= Description of the task =
In the material below, find every line containing "SELECT" and copy that line.

Start of Material provided

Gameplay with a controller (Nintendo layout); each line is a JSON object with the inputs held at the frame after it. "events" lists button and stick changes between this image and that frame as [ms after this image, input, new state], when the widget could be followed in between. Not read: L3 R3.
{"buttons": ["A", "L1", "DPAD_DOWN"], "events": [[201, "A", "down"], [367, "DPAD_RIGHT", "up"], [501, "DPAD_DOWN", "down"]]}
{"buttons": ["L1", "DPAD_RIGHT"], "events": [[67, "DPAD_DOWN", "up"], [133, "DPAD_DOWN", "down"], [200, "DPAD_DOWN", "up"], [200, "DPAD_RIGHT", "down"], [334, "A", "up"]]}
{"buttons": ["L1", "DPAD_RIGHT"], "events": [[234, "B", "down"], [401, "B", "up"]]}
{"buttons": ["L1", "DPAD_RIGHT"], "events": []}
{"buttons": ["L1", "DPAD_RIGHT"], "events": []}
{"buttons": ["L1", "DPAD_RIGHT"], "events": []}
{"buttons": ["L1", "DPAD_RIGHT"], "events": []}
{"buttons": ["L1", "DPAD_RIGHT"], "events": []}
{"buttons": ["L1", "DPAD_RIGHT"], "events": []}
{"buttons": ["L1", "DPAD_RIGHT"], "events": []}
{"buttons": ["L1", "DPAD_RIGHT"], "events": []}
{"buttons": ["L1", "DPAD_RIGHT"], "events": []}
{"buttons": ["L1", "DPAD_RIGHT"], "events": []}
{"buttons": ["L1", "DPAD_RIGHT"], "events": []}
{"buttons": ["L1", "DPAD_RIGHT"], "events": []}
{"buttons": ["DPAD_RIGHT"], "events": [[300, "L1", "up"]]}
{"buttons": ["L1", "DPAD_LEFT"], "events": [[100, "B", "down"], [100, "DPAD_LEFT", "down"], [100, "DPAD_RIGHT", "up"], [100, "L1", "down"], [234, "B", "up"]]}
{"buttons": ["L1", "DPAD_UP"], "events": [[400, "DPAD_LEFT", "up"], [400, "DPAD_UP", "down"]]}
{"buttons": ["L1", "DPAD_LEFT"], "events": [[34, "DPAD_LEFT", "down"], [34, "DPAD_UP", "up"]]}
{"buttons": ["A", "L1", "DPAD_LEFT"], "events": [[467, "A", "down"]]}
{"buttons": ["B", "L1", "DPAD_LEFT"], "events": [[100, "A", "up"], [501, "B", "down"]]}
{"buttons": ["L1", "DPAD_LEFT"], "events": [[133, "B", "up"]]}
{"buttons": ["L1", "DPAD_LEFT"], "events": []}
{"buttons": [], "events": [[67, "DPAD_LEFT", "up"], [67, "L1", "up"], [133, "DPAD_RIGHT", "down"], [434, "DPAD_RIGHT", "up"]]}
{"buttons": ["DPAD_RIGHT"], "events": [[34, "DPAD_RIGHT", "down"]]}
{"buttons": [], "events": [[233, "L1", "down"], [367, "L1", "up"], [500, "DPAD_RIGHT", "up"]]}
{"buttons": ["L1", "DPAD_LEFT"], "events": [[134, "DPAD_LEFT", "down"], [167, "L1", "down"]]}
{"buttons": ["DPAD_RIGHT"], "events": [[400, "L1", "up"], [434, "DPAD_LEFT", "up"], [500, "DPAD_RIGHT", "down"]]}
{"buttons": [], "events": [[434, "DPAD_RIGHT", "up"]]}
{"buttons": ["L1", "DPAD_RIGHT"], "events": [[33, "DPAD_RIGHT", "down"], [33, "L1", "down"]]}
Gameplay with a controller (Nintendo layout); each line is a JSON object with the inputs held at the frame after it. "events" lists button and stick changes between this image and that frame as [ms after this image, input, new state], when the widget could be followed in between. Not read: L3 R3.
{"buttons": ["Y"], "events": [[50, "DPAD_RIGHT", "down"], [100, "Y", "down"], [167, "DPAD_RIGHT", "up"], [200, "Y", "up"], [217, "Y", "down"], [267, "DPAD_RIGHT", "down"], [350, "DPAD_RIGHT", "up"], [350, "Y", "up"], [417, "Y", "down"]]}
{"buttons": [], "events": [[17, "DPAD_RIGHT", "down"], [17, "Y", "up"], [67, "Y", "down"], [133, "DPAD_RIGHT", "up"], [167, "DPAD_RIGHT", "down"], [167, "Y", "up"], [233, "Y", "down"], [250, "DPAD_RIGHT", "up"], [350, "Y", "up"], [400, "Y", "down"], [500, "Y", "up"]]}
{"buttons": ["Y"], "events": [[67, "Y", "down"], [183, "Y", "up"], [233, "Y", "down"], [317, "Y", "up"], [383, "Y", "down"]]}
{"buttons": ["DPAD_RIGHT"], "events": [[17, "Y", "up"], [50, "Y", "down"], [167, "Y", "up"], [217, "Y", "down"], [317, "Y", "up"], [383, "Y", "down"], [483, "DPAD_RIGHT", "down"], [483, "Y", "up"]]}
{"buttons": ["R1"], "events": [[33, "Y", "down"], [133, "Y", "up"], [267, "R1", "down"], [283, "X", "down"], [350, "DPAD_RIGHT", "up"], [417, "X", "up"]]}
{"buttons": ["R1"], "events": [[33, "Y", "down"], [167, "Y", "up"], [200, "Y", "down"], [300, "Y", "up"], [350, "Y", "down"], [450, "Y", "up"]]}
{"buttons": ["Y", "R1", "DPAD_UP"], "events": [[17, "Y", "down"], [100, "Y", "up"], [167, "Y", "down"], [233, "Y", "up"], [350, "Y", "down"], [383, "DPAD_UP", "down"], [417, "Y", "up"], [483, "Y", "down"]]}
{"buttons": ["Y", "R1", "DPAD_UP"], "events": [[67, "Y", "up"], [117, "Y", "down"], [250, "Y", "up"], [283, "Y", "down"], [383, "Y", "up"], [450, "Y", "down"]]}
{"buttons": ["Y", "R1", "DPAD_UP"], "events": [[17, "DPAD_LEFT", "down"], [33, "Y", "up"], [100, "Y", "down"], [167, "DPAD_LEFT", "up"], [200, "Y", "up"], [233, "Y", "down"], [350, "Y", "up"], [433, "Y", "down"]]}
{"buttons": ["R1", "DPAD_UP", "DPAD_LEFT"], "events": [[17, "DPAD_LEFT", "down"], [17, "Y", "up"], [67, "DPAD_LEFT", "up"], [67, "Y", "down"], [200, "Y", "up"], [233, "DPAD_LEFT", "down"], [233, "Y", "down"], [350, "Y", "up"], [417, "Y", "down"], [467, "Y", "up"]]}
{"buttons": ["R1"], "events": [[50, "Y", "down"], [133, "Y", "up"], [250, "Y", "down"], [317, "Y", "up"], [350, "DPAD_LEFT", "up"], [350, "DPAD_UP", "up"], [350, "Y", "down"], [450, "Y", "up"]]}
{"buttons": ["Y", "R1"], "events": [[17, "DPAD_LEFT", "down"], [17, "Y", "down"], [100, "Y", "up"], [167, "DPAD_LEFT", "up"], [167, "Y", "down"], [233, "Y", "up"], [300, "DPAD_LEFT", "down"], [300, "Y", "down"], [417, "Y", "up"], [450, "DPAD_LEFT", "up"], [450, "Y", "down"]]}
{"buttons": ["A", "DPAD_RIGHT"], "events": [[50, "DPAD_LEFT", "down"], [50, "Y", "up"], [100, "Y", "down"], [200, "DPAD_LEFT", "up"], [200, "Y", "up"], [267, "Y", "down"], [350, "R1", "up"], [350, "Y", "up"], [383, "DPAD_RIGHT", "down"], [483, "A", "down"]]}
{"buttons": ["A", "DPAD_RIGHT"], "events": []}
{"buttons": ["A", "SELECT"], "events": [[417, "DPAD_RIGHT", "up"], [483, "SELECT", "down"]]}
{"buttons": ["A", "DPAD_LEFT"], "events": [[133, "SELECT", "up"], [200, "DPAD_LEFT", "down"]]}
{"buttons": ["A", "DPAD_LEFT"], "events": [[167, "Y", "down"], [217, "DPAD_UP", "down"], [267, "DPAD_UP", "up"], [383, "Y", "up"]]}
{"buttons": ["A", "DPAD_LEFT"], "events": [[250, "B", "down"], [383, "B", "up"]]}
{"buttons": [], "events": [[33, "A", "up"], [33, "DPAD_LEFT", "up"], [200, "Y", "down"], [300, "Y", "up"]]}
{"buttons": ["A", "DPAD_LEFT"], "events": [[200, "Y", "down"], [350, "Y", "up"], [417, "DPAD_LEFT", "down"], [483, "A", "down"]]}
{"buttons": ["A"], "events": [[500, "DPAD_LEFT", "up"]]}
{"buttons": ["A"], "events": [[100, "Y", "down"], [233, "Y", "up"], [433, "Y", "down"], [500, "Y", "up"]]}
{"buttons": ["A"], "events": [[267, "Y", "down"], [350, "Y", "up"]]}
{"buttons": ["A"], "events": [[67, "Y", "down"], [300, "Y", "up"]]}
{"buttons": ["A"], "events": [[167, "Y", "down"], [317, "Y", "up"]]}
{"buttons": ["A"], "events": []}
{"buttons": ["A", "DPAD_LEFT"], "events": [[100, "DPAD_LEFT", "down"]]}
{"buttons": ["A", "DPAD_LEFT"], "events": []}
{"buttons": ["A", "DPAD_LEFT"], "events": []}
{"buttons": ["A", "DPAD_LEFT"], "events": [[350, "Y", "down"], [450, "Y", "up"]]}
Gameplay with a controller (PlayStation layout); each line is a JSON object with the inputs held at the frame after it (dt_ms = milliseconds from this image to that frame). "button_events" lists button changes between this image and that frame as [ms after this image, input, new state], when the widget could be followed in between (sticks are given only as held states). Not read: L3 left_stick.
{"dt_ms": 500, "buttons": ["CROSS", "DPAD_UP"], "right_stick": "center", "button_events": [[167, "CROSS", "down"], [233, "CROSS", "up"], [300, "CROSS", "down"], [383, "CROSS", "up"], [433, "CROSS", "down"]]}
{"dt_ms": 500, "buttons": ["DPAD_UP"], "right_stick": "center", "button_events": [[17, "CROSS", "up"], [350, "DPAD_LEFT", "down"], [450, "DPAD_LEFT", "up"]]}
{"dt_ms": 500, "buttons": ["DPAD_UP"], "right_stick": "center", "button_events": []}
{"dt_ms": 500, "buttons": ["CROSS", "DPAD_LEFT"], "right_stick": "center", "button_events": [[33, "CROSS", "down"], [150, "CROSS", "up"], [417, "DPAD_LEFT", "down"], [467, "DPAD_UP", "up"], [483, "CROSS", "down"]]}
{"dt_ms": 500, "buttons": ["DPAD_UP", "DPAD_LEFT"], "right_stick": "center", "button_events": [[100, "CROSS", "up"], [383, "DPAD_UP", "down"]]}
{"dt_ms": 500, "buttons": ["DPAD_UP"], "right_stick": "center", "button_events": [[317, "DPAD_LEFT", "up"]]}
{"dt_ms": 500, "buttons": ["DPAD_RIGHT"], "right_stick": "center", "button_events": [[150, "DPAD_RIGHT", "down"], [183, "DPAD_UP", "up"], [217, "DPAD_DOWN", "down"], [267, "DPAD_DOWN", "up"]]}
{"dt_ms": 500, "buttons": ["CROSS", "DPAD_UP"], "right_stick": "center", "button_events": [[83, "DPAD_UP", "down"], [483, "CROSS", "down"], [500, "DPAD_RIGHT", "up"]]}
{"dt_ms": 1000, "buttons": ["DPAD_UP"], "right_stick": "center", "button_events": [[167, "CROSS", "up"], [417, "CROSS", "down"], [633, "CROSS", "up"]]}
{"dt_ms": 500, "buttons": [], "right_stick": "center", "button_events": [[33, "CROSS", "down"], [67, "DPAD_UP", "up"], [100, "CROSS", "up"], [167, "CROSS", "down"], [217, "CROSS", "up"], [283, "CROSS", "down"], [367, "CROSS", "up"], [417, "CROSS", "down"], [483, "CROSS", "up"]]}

End of Material provided

= Response area =
{"buttons": ["A", "SELECT"], "events": [[417, "DPAD_RIGHT", "up"], [483, "SELECT", "down"]]}
{"buttons": ["A", "DPAD_LEFT"], "events": [[133, "SELECT", "up"], [200, "DPAD_LEFT", "down"]]}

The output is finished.